Le budget de ces médias est formé de 1/3 de ventes, 1/3 d’annonces, 1/3 de publicité. Les publicités sont essentiellement locales et la réactivité des annonceurs au contenu des articles est très forte. La Vie Quercynoise a perdu d’importants budgets à la suite de la parution de certains articles.
Ces dernières années la Vie Quercynoise a subi 5 attaques en diffamation. Elle a gagné tous les procès mais bien évidemment le temps qui leur est consacré l’est au détriment de l’activité journalistique. Sans le soutien du groupe Ouest France le média ne pourrait pas faire face à ces attaques. Par ailleurs la Vie Quercynoise est soumise à une forme d’omerta, imposée par le département ou le système judiciaire afin de préserver des intérêts privés ou corporatifs, sorte de censure locale.

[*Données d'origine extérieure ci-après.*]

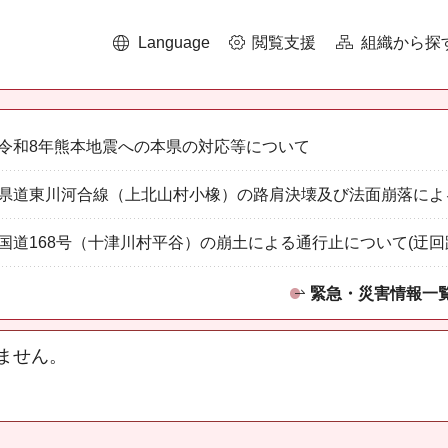
Language
閲覧支援
組織から探
令和8年熊本地震への本県の対応等について
県道東川河合線（上北山村小橡）の路肩決壊及び法面崩落によ
国道168号（十津川村平谷）の崩土による通行止について(迂回
緊急・災害情報一
ません。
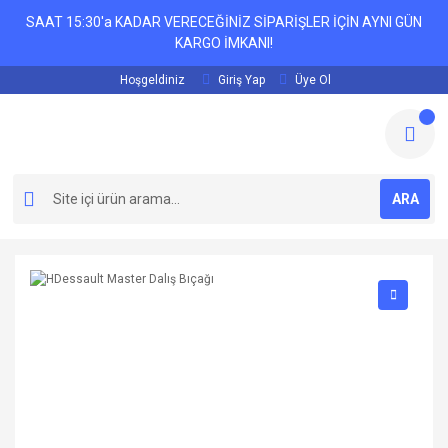
SAAT 15:30'a KADAR VERECEĞİNİZ SİPARİŞLER İÇİN AYNI GÜN
KARGO İMKANI!
Hoşgeldiniz
Giriş Yap
Üye Ol
ARA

Charles Soubeyran conclut la rencontre par une note sur les dessinateurs de presse :
Nos amis dessinateurs de presse, comme Jiho, n’ayant pu être présents, quelques mots sur leur liberté d’expression. Ils ont (et ont été) souvent en première ligne du temps de la censure avec, pour certains comme Siné, des procès à répétition. Mais, ce qui apparaît ces dernières années, c’est leur censure par les organes de presse qui les emploient. Ainsi le New York Times a décidé de ne plus publier de dessins suite à un dessin controversé. Cette année, c’est le Monde qui a présenté des excuses et désavoué son dessinateur (qui avait 15 ans d’activité !) pour un dessin sur l’inceste. Très récemment, c’est la députée LREM du Lot qui a publié un communiqué furibond contre l’exposition sur Gaston Monnerville (raciste, indigne de la nation) en promettant des suites aux organisateurs. Le motif : des caricatures du Canard Enchaîné sur de Gaulle et Monnerville datant des années 60.
Ce qui prouve que si nous ne voulons pas mourir idiot il faut défendre fermement la liberté d’expression de tous, dessinateurs compris.
De nombreuses questions restent ouvertes faute de temps, sur le développement d’une presse alternative indépendante de tous les intérêts financiers, sur la restriction des moyens d’expression des minorités, et sur la montée de la servitude volontaire.